▶ [Instrução A]
Retorne, sem mudar nada, a parte do trecho sobre Dom Oscar de Oliveira que vai de "À sua diocese natal retornava" até "a cátedra marianense.", incluindo as duas pontas.
▶ [Instrução B]
De acordo com o trecho sobre Dom Oscar de Oliveira, por quais meios ele traçava as linhas-mestras para o aperfeiçoamento de seu presbitério? Liste todos.

▶ [Trecho original]
-- -- --

Há 50 anos, retornava à sua diocese natal Dom Oscar de Oliveira, para assumir como bispo coadjutor do arcebispo de Mariana, Dom Helvécio Gomes de Oliveira, com direito a sucessão. O momento delicado, principalmente pelo receio de magoar a quem deu tanto de si por esta Igreja Particular, promovendo uma grande obra de evangelização, como o fez Dom Helvécio, aquele momento delicado mereceu de Dom Oscar uma cautela especial, sem descuidar das transformações que previam-nas inevitáveis doravante, fossem pelas alterações culturais e sociais que o mundo atravessava, fossem pelo prenúncio de um novo tempo, com a convocação do Concílio Ecumênico, que fizera o Beato João XXIII na solenidade da Conversão de São Paulo naquele ano.
À sua diocese natal retornava Dom Oscar de Oliveira cheio de planos, com o ardor missionário acendrado, disposto a continuar a obra daquele a quem acompanharia até os seus derradeiros dias, findo o seu combate. De volta à sua casa, o prelado entrerriense conhecia bem a seara que o aguardava e, sem nenhum temor, confiante na graça de Deus e na intercessão de Maria - como, aliás, já trazia em seu brasão expressa a máxima do Abade de Claraval, “Ipsa Duce” – imediatamente colocou-se a peregrinar pela vasta arquidiocese primaz de Minas, reencontrando-se com seus colegas, conhecendo de perto a realidade de cada paróquia e as necessidades de cada comunidade. No ano seguinte, após o falecimento de seu predecessor, a 25 de abril de 1960, Dom Oscar assume a cátedra marianense.
As instabilidades que assombravam aquele momento, não apenas no meio eclesiástico, mas em todos os setores, contudo não prejudicaram o ministério do novo arcebispo de Mariana. E quando tentaram impor-lhe alguma pecha que não condizia com sua conduta, logo se via nele o lídimo sucessor dos Apóstolos, primando pela missão de conduzir sua Igreja Particular à unidade com a Igreja Católica, constituindo um só rebanho e um só pastor a caminho da Jerusalém Celeste.
Exerceu especial zelo na reorganização dos seminários e fomentou a Obra das Vocações Sacerdotais. Preparou a criação de duas dioceses sufragâneas e erigiu novas paróquias. Construiu um novo prédio para o Seminário Menor, escolas, faculdades e hospitais. Na Sé, reuniu os restos mortais dos bispos de Mariana na cripta que fez construir no subsolo do templo e conseguiu a restauração do bicentenário órgão de tubos. Não se descurou da formação do clero. Nas visitas pastorais, nos retiros anuais, reuniões das foranias, bem como pelos temas abordados semanalmente em seus artigos em “O Arquidiocesano”, traçava sempre as linhas-mestras para o constante aperfeiçoamento de seu presbitério, atentando-o da missão do sacerdote no mundo hodierno e das atualizações necessárias, consonantes com as orientações pós-conciliares.

-- -- --

▶ [Material fornecido]
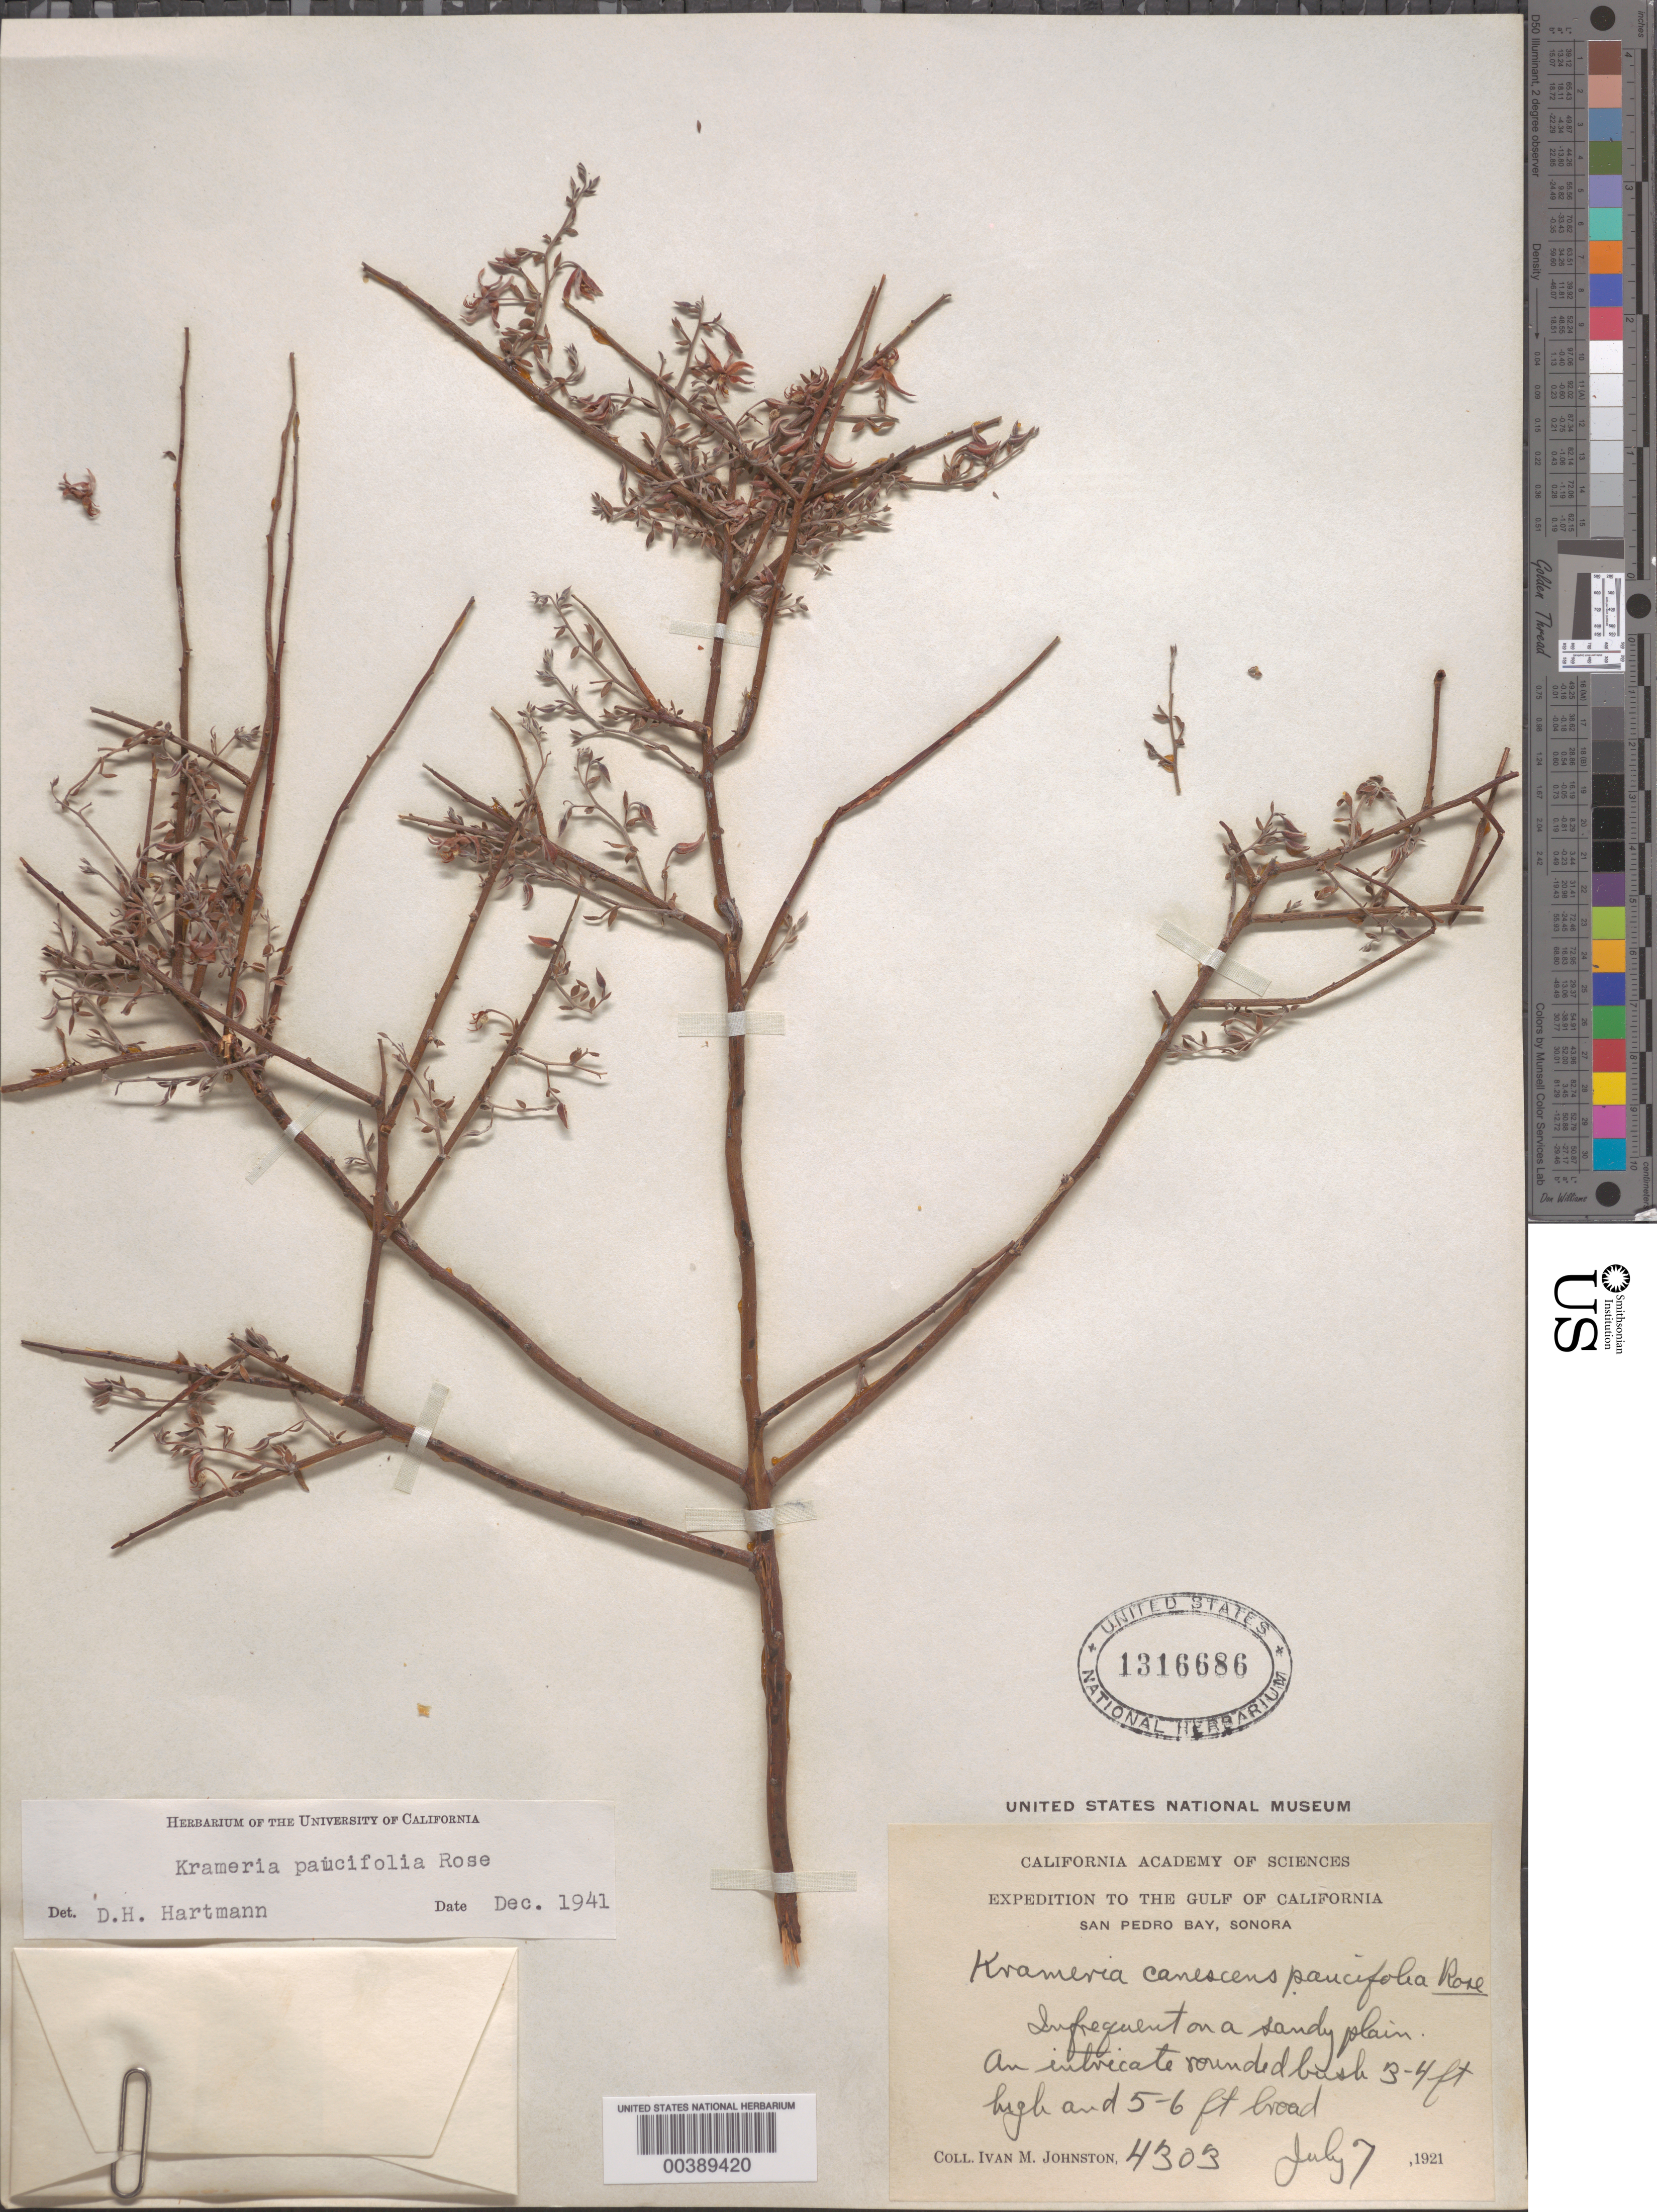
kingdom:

-- -- --

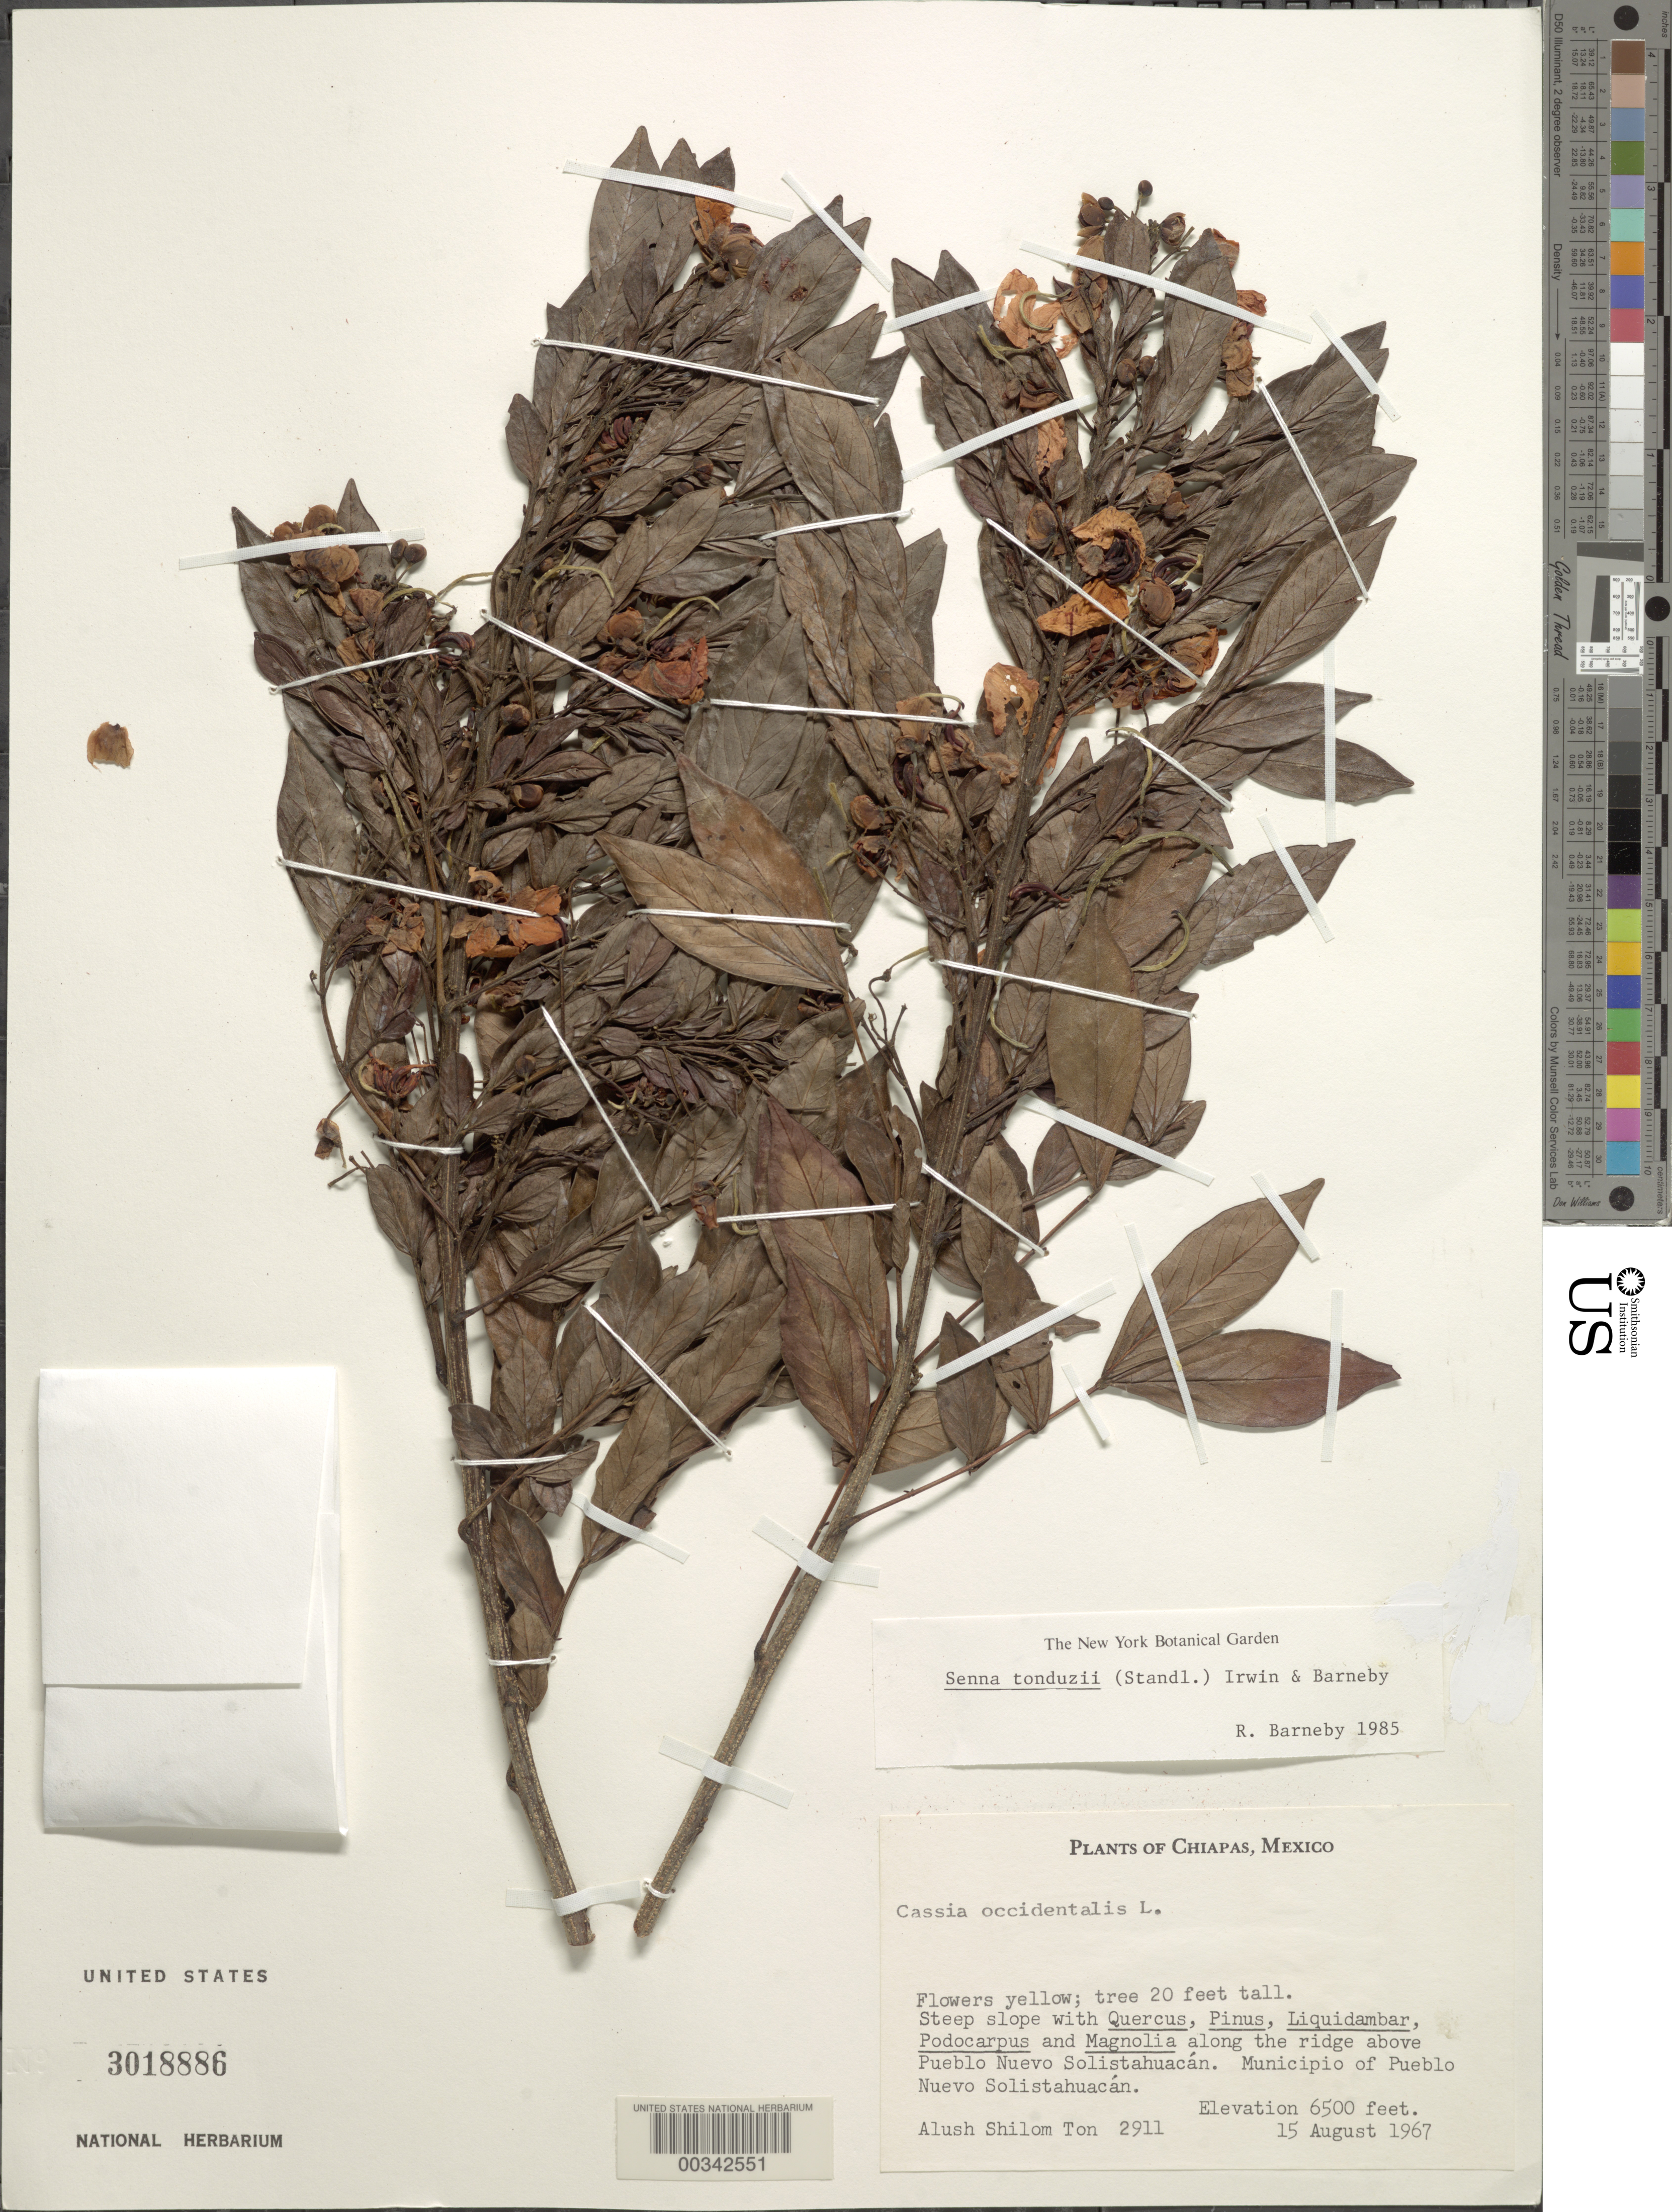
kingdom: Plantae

-- -- --

▶ [Resolução A]
À sua diocese natal retornava Dom Oscar de Oliveira cheio de planos, com o ardor missionário acendrado, disposto a continuar a obra daquele a quem acompanharia até os seus derradeiros dias, findo o seu combate. De volta à sua casa, o prelado entrerriense conhecia bem a seara que o aguardava e, sem nenhum temor, confiante na graça de Deus e na intercessão de Maria - como, aliás, já trazia em seu brasão expressa a máxima do Abade de Claraval, “Ipsa Duce” – imediatamente colocou-se a peregrinar pela vasta arquidiocese primaz de Minas, reencontrando-se com seus colegas, conhecendo de perto a realidade de cada paróquia e as necessidades de cada comunidade. No ano seguinte, após o falecimento de seu predecessor, a 25 de abril de 1960, Dom Oscar assume a cátedra marianense.

▶ [Resolução B]
- Visitas pastorais
- Retiros anuais
- Reuniões das foranias
- Artigos semanais em "O Arquidiocesano"